INSERT { GRAPH ?g { ?i1 owl:sameAs ?i2. } ?m ks:expresses ?g. } WHERE { ?m a ks:CoreferenceMention; ks:coreferential ?m1, ?m2. ?m1 ks:denotes ?i1. ?m2 ks:denotes ?i2. FILTER(?m1 != ?m2) BIND(rr:mint(fact:, ?m) AS ?g) } INSERT { GRAPH ?g { ?i1 ks:include ?i2. } ?m ks:expresses ?g. } WHERE { ?m a ks:CoreferenceMention; ks:coreferential ?m1; ks:coreferentialConjunct ?m2. ?m1 ks:denotes ?i1. ?m2 ks:denotes ?i2. BIND(rr:mint(fact:, ?m) AS ?g) } INSERT { GRAPH ?g { ?i3 owl:sameAs ?i2. } ?m1 ks:expresses ?g. } WHERE { ?m1 a ks:FrameMention; ks:roleset ?rs1. ?m2 a ks:FrameMention; ks:denotes ?i2. ?m3 a ks:InstanceMention; ks:denotes ?i3. ?m12 a ks:ParticipationMention; ks:frame ?m1; ks:argument ?m2; ks:role ?r12. ?m13 a ks:ParticipationMention; ks:frame ?m1; ks:argument ?m3; ks:role ?r13. ?rs1 a ks:CopularVerb; ks:subjectRole ?r13; ks:complementRole ?r12. BIND(ks:mint(fact:, ?m1) AS ?g) }
Data resulting from rule-based mapping is then post-processed to obtain the final version of the Instance layer. Post-processing serves two goals: materialize implicit knowledge; and compact the resulting knowledge base, so to make it more manageable and easy to use. The first goal is accomplished by materializing all the inferences computed with RDFS rules, OWL 2 RL rules for owl:sameAs knowledge propagation, and a custom rule establishing that whenever an instance participates to a frame, also the instances it ks:includes participate to the frame:
INSERT { GRAPH ?g { ?if ?p ?i } ?m ks:expresses ?g. } WHERE { GRAPH ?g1 { ?if ?p ?ig. } GRAPH ?g2 { ?ig ks:include ?i. } { ?m ks:expresses ?g1. } UNION { ?m ks:expresses ?g2. } ?if a ks:Frame. BIND(ks:mint(?g1, ?g2) AS ?g) }
The second is accomplished in three ways. First, PIKES performs smushing, i.e., it keeps only a canonical URI for each instance and discard the remaining owl:sameAs aliases. Then, PIKES discards every unnamed instance that ks:includes some member instance, as the custom rule above already propagated relevant participation information to its members.

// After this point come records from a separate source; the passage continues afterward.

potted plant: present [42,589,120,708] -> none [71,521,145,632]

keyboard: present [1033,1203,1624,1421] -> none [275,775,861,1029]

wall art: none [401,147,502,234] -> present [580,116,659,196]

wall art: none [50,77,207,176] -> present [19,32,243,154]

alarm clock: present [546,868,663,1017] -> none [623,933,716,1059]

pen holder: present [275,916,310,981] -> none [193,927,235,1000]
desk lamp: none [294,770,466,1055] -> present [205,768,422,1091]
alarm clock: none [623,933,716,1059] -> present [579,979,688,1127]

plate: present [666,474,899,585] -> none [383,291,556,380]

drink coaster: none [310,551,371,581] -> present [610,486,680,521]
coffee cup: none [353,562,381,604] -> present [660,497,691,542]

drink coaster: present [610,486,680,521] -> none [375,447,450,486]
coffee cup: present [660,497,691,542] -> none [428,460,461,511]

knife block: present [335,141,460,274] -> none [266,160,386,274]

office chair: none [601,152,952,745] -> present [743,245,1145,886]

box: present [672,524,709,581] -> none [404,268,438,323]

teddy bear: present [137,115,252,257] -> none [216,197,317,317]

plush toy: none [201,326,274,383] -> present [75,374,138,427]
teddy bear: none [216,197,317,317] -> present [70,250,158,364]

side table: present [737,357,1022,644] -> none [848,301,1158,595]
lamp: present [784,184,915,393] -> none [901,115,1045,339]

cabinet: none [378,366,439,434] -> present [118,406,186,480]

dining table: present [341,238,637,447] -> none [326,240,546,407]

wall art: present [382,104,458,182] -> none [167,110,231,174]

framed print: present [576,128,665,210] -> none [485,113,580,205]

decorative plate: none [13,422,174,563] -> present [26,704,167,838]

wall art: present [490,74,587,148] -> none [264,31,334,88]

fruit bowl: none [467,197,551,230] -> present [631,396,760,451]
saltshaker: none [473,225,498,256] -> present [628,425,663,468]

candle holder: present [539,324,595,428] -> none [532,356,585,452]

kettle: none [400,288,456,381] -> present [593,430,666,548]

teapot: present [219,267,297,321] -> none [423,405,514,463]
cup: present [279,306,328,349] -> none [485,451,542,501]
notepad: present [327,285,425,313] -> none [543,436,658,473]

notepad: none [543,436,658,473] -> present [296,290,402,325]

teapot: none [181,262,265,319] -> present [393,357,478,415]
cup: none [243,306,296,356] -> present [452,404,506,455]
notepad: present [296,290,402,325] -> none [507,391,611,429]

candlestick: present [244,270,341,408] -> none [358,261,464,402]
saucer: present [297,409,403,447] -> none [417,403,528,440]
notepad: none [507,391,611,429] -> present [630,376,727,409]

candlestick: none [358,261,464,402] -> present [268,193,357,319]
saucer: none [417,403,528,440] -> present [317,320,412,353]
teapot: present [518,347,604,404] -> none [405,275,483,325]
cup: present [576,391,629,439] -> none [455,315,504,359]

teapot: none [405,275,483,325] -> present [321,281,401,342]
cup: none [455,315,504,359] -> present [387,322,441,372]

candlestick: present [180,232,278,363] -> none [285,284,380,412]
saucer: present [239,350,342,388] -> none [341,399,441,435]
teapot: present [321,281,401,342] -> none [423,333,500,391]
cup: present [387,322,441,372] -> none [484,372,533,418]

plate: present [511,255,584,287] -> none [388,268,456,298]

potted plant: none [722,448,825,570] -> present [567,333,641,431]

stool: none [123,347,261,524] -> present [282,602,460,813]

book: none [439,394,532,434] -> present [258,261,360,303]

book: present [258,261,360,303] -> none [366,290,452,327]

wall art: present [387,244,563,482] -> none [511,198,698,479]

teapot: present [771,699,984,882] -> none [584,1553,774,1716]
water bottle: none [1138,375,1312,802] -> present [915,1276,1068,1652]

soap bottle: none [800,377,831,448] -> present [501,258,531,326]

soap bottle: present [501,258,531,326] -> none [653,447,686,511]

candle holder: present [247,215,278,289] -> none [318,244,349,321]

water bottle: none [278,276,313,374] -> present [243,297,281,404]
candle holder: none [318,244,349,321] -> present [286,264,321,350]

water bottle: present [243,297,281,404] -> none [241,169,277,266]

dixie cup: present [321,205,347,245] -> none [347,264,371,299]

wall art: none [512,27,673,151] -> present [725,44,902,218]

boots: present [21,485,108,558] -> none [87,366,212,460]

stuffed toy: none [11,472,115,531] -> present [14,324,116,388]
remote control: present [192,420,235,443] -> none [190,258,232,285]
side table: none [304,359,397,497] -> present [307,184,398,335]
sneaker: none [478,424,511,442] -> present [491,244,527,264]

Finally, PIKES compacts the RDF representation of the links between a mention and the assertions it ks:expresses, ensuring that whenever a set of assertions is expressed by the same set of mentions, then the assertions are placed in a unique graph associated to all the mentions, resulting in a maximal reduction of the number of RDF quads. Post-processing is implemented using the RDFpro tool extended with several custom plugins.